We are excited by people who want to constantly innovate; borrow from other
industries, experiment with new tools and pool their knowledge with other
solution seekers; people who have shipped entire projects with ownership and
autonomy; people who take pride in what gets built, all the whilst balancing
day-to-day pragmatism with building for the future.

Current open roles:

\- Backend Software Engineer
[https://boards.greenhouse.io/trayio/jobs/4586921002](https://boards.greenhouse.io/trayio/jobs/4586921002)

\- Systems Software Engineer
[https://boards.greenhouse.io/trayio/jobs/4370269002](https://boards.greenhouse.io/trayio/jobs/4370269002)

\- Security Engineer
[https://boards.greenhouse.io/trayio/jobs/4629664002](https://boards.greenhouse.io/trayio/jobs/4629664002)

\- Frontend Software Engineer (Performance)
[https://boards.greenhouse.io/trayio/jobs/4363932002](https://boards.greenhouse.io/trayio/jobs/4363932002)

\- Frontend Software Engineer (Design system)
[https://boards.greenhouse.io/trayio/jobs/4655086002](https://boards.greenhouse.io/trayio/jobs/4655086002)

-Site Reliability Engineer [https://boards.greenhouse.io/trayio/jobs/4370269002](https://boards.greenhouse.io/trayio/jobs/4370269002)

-Technical Support Administrator [https://boards.greenhouse.io/trayio/jobs/4675597002](https://boards.greenhouse.io/trayio/jobs/4675597002)

Tech stack: Scala, Go, GraphQL, ReactJS, TypeScript, JavaScript, PostgreSQL,
Redis, ElasticSearch, MongoDB, DynamoDB, AWS SQS, AWS Kinesis, Docker,
Terraform, AWS Lambda, Serverless Framework, Jenkins, Grafana, Prometheus, AWS
& Linux.

Apply: [https://tray.io/jobs](https://tray.io/jobs) or get in touch with
london-talent@tray.io

The interview process happens completely remotely, and you will stay remote
until the outbreak ends

------
hrenee1978
NAN

------
buttholesurfer
I was trying to get back into the job market and was scheduled for my 3rd and
final interview tomorrow. They canceled it and apologized. Told me hopefully
they'll call me back in a month... I doubt they will.

------
geom_998747
Laid off:

No, I'm self employed (software business). That does not mean that I'm
impervious to macroeconomic conditions, but it does mean I have developed a
forecasting mindset that generally keeps me ahead of downturns.

Hiring:

No, not at the moment. But that doesn't have anything to do with COVID. I tend
to hire very little and no one permanent.
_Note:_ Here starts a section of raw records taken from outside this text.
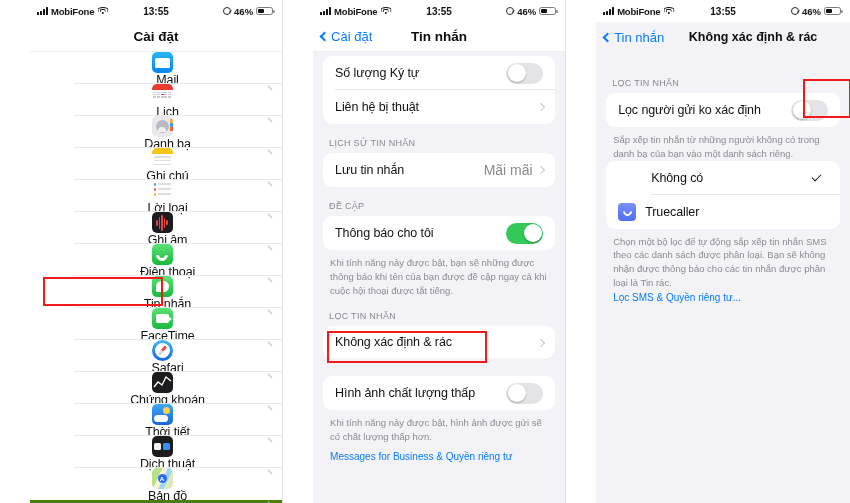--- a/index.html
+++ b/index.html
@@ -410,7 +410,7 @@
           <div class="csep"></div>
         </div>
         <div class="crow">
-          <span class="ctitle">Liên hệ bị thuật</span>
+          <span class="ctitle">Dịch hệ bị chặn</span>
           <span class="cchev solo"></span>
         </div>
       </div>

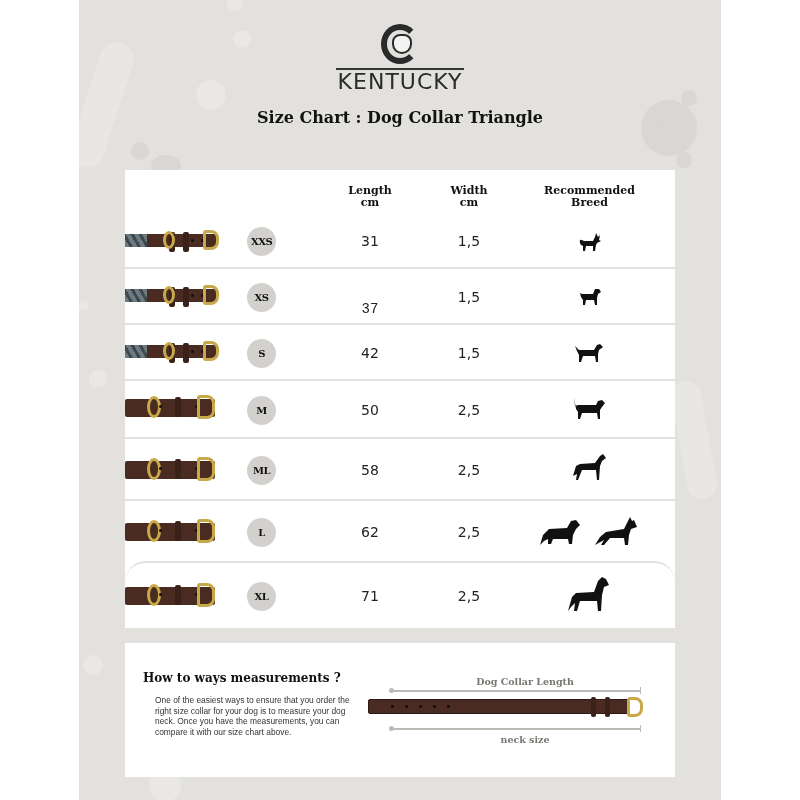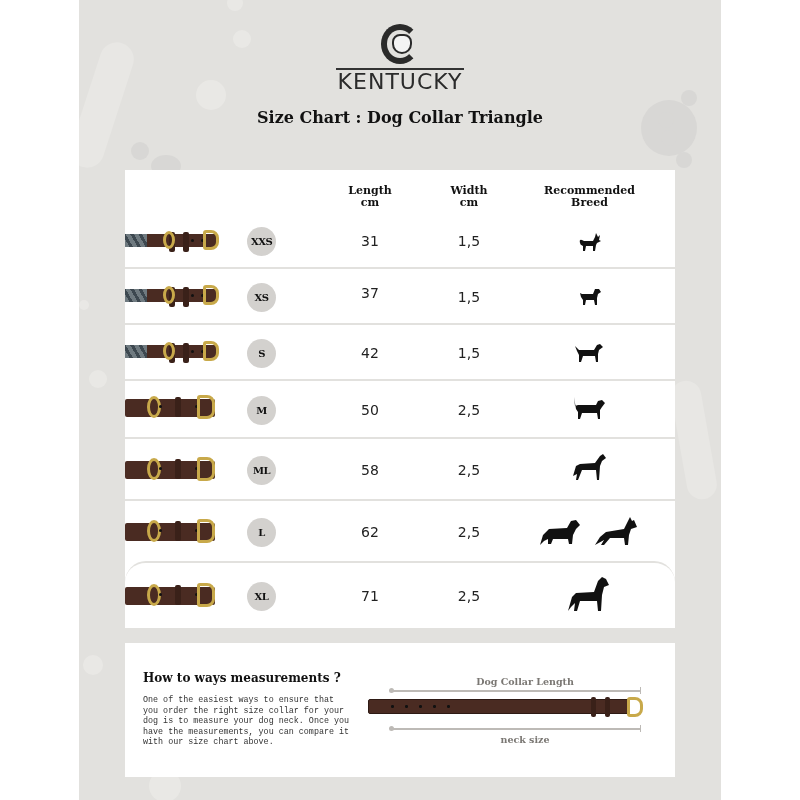--- a/index.html
+++ b/index.html
@@ -200,7 +200,7 @@
         <div class="buckle" style="left:78px;width:16px;height:20px;"></div>
       </div>
       <div class="badge" style="top:14px;">XS</div>
-      <div class="val len" style="top:16px;">37</div>
+      <div class="val len" style="top:32px;font-family:Liberation Mono, monospace;">37</div>
       <div class="val wid" style="top:20px;">1,5</div>
       <div class="dog" style="left:453px;top:16px;">
         <svg width="24" height="22" viewBox="0 0 24 22">

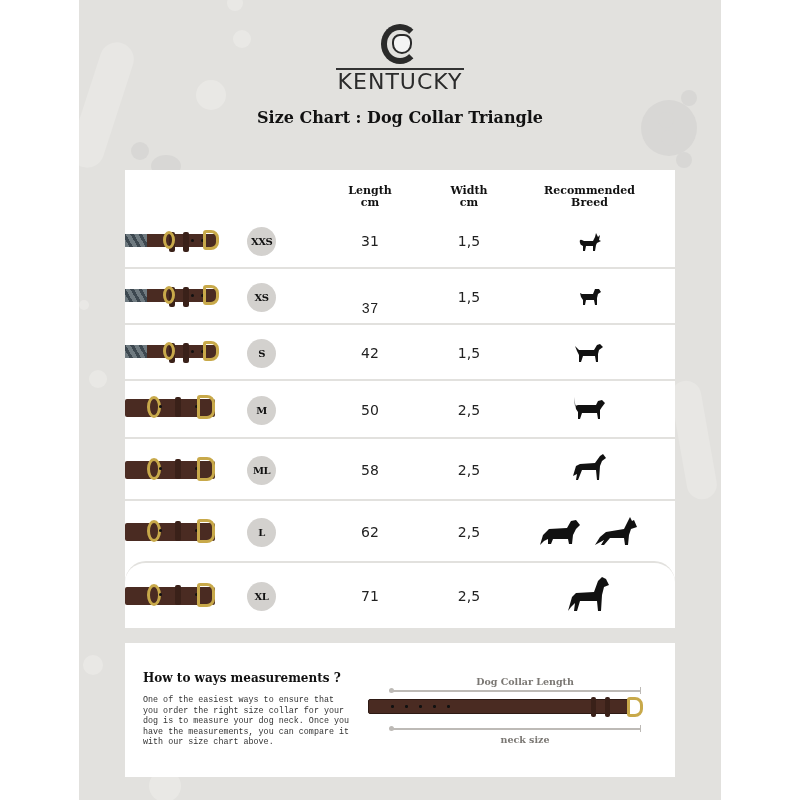--- a/index.html
+++ b/index.html
@@ -96,7 +96,7 @@
     font-weight: bold; font-size: 12px; color: #111;
   }
   .m-body {
-    position: absolute; left: 18px; top: 52px; width: 210px; font-family: Liberation Mono, monospace;
+    position: absolute; left: 30px; top: 52px; width: 210px; font-family: Liberation Sans, sans-serif;
     font-size: 8.4px; line-height: 10.5px; color: #333;
   }
   .m-label {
Honestly, I struggle with tech people who run out of cash or say they can't
get hired. I understand that not everyone can ace an interview or makes enough
to save up a large cushion -- at the same time you have one of the most
valuable / sought after skills in the market today.

A little late for this advice, but:

MAKE SURE YOU GET PAID WHAT YOU'RE WORTH AND SAVE SOME CASH. SOME AS IN
MONTHS' OR YEARS' WORTH.

Really, you don't have to be "rich" to have a 1% level of financial stability.
It's really about having enough cash to have enough time to weather a downturn
or move into a new area without pooping your pants.

The response I usually get is "but x happened!". Yeah, no shit, that's the
whole point. We can't see into the future but we can buffer cash.

If this downturn ends up hurting you -- learn from it!